A perícia poderia ter analisado logs, conexões USB e metadados para confirmar ou afastar manipulação. Ao não fazer, o IC-SP impediu que se soubesse, com rigor técnico, se houve ou não fraude.

Saquinho de Chupe-Chupe

Também foi ignorada a hipótese acidental.

O invólucro é um saco plástico comum, com lacre numerado — mais apropriado para uso doméstico ou para fabricar “chupe-chupe” do que para transportar notebooks e celulares.

A abertura pode ter resultado da fragilidade do material, não de manipulação intencional.

Mas essa hipótese só se confirma com exame do invólucro original, descartado na reembalagem.

De qualquer forma , o procedimento legal deveria ter sido : receber e registrar conforme determina o Código de Processo Penal ; comunicar a Corregedoria e MP; periciar os dispositivos conforme a requisição ; só depois o Judiciário , sob o contraditório , valorar a prova.

O que houve foi o inverso: descarte da oportunidade de investigar o próprio defeito, ausência de controle externo e novo lacre pela mesma delegacia .

Se a intenção era proteger a investigação, o efeito prático foi o oposto: criou-se uma lacuna que beneficia qualquer defesa que alegue quebra da cadeia de custódia.

Aqui está o cerne da crítica que sustentamos neste artigo

O dever de apurar imediatamente irregularidade no serviço público não é uma faculdade discricionária; é norma obrigatória reproduzida em todos os estatutos disciplinares de corporações policiais no país, no mesmo sentido do Art. 63 , IV , da Lei Orgânica da Polícia Civil de São Paulo : não tomar as providências necessárias ou deixar de comunicar, imediatamente, à autoridade competente, faltas ou irregularidades de que tenha conhecimento.

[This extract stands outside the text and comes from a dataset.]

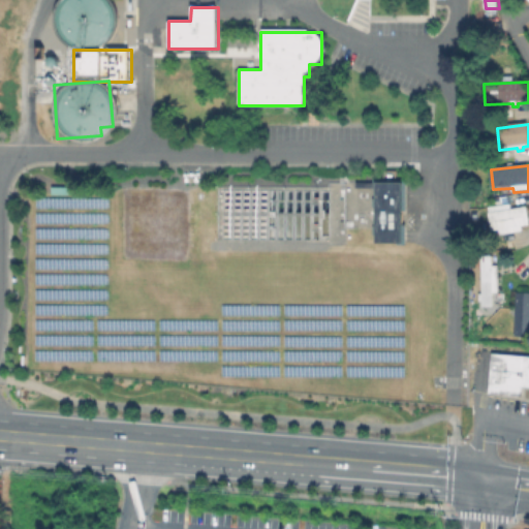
[(406,181),(405,242),(376,242),(377,181),(406,181)]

Com efeito , a narrativa jornalística trata de hipótese de eventual fraude processual; crime que , no caso , certamente só poderia ter sido praticado por policial que recebeu vantagem material ( grana ) ou tem interesse pessoal no resultado da investigação ( de ser promovido blindando políticos corruptos ligados a ORCRIM ) .

Perito não pode recusar receber e examinar objetos de prova

A interpretação superficial do Código de Processo Penal , em matéria da prova e cadeia de custódia, Capítulo II – artigos 158 a 184 , reforça que:

O perito criminal tem o dever de realizar a perícia sempre que for acionado pela autoridade (como o delegado ou o juiz).

Se ele perceber que o material chegou com sinais de adulteração, violação ou sem o lacre correto, ele não pode se recusar a trabalhar.

Especialmente a pretexto de supor eventual possibilidade de manipulação do invólucro da prova e pretensa quebra da cadeia de custódia.

O correto é materializar descrevendo , no respectivo laudo , o vício e se a irregularidade foi culposa, dolosa ou acidental; e que prejudicou ou impossibilitou a análise.

O perito deveria ter realizado o exame dos aparelhos na situação em que o material se encontrava.

Descrevendo detalhadamente em laudo pericial todas as irregularidades visíveis (como lacre rompido ou embalagem rasgada).

Nada disso foi feito, ao que indicam as informações públicas disponíveis até aqui.

A irregularidade permaneceu oculta , mantendo o incidente dentro da Polícia Civil, sem qualquer controle externo e sem a efetiva realização do exame pericial.

Em prejuízo da sociedade e benefício dos criminosos !

Obviamente , diante das falhas , os bolsonaristas empregarão a tática de quem bate a carteira e sai correndo gritando “pega o ladrão, pega o ladrão”

Se, como sustentamos, o correto era receber os aparelhos, documentar a falha, preservar o invólucro original e acionar imediatamente a Corregedoria e o Ministério Público, a recusa seguida da devolução para novo lacre assume contornos muito mais graves: o que se vê, então, pode ser exatamente aquela tática de quem bate a carteira e sai correndo gritando “pega o ladrão, pega o ladrão” !

Aponta-se o defeito da embalagem, possivelmente causado pelo próprio material ordinário fornecido pela administração, para não se examinar o conteúdo, devolve-se a prova, destrói-se a chance de periciar a falha e ainda se posa de guardião da cadeia de custódia.

Como não agiram como deveriam, os peritos do IC-SP devem agora ser investigados em sede criminal e administrativa, não para condenação antecipada, mas para que se apure se houve mera negligência, erro técnico ou dolo, e se a conduta se enquadra em fraude processual, prevaricação, omissão de comunicação de irregularidade ou outro ilícito funcional.